Today Boston had dental surgery – it was nothing major, it was outpatient, no big deal. Those words are easy to type now that it is over and we are home ;) because leading up to it and during it felt pretty MAJOR!
To be honest I did not sleep great last night. The fear of the unknown will get ya every time! Would he be scared? Will there be a major meltdown? Would they be able to complete the procedure with no complications? Will he come out of the anesthesia ok? Will he rip his IV out? The questions and what ifs go on and on.
Then there was the reality that Boston was the PERFECT patient. All smiles – no fighting the nurses as they took his blood pressure, did a pulse ox, took his temperature, not even so much as a flinch. It really was like we had entered some parallel universe (most doctor type stuff require a full body hold by me.) He rolled back into that OR with nothing but the comfort of his ipad with not a single tear!
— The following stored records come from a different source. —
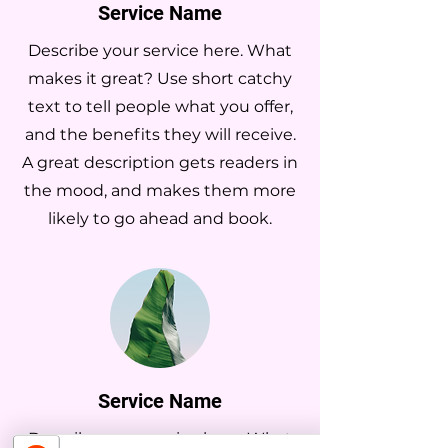
Service Name
Describe your service here. What
makes it great? Use short catchy
text to tell people what you offer,
and the benefits they will receive.
A great description gets readers in
the mood, and makes them more
likely to go ahead and book.
Service Name
Describe your service here. What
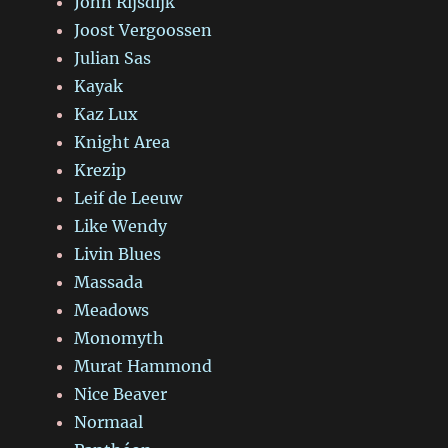
John Rijsdijk
Joost Vergoossen
Julian Sas
Kayak
Kaz Lux
Knight Area
Krezip
Leif de Leeuw
Like Wendy
Livin Blues
Massada
Meadows
Monomyth
Murat Hammond
Nice Beaver
Normaal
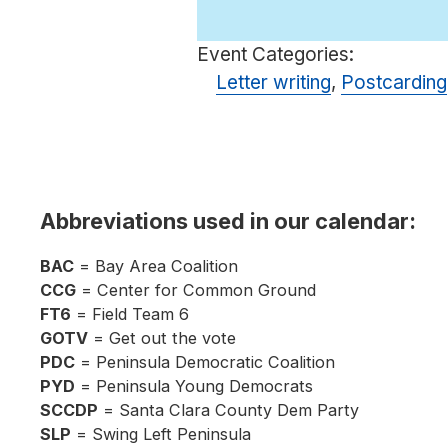
Event Categories:
Letter writing
,
Postcarding
Abbreviations used in our calendar:
BAC
= Bay Area Coalition
CCG
= Center for Common Ground
FT6
= Field Team 6
GOTV
= Get out the vote
PDC
= Peninsula Democratic Coalition
PYD
= Peninsula Young Democrats
SCCDP
= Santa Clara County Dem Party
SLP
= Swing Left Peninsula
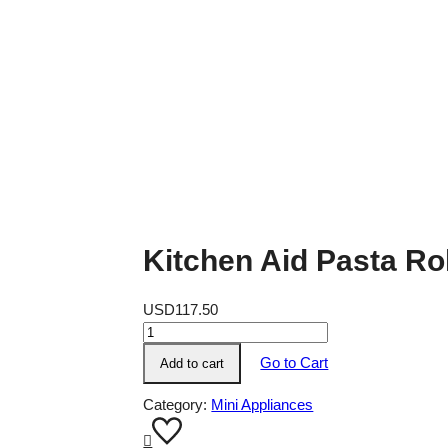
Kitchen Aid Pasta Ro
USD
117.50
Kitchen
Aid
Go to Cart
Add to cart
Pasta
Roller
Category:
Mini Appliances
Attachment
quantity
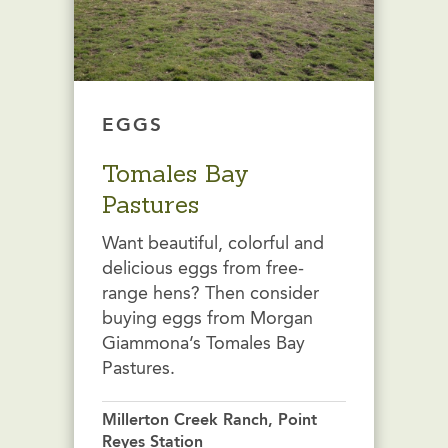
EGGS
Tomales Bay
Pastures
Want beautiful, colorful and
delicious eggs from free-
range hens? Then consider
buying eggs from Morgan
Giammona’s Tomales Bay
Pastures.
Millerton Creek Ranch, Point
Reyes Station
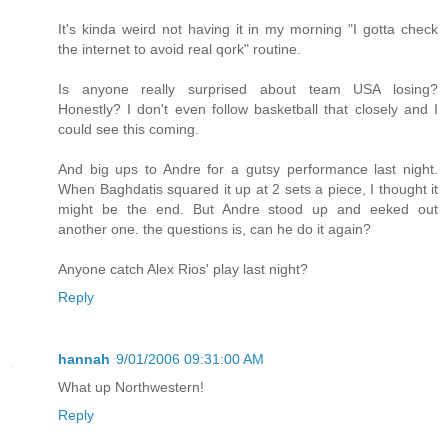
It's kinda weird not having it in my morning "I gotta check
the internet to avoid real qork" routine.
Is anyone really surprised about team USA losing?
Honestly? I don't even follow basketball that closely and I
could see this coming.
And big ups to Andre for a gutsy performance last night.
When Baghdatis squared it up at 2 sets a piece, I thought it
might be the end. But Andre stood up and eeked out
another one. the questions is, can he do it again?
Anyone catch Alex Rios' play last night?
Reply
hannah
9/01/2006 09:31:00 AM
What up Northwestern!
Reply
Following surgery he was a champ.
I have to admit – it was an odd feeling. I have gotten use to seeing Brooklyn in the hospital/after surgery because we’ve been through it quite a few times but not with Boston. While yes he had quite the traumatic start to life – over all he is a really healthy kid! Seeing his tiny little body on that big bed after surgery tugged at my heart quite a bit. He woke up without a fight – stayed completely calm during recovery – no battle with taking the IV out – I am serious when I say it was PERFECTION. I was SHOCKED and so very proud of my brave, sweet boy today.
Now….off to soak up some extra cuddle time.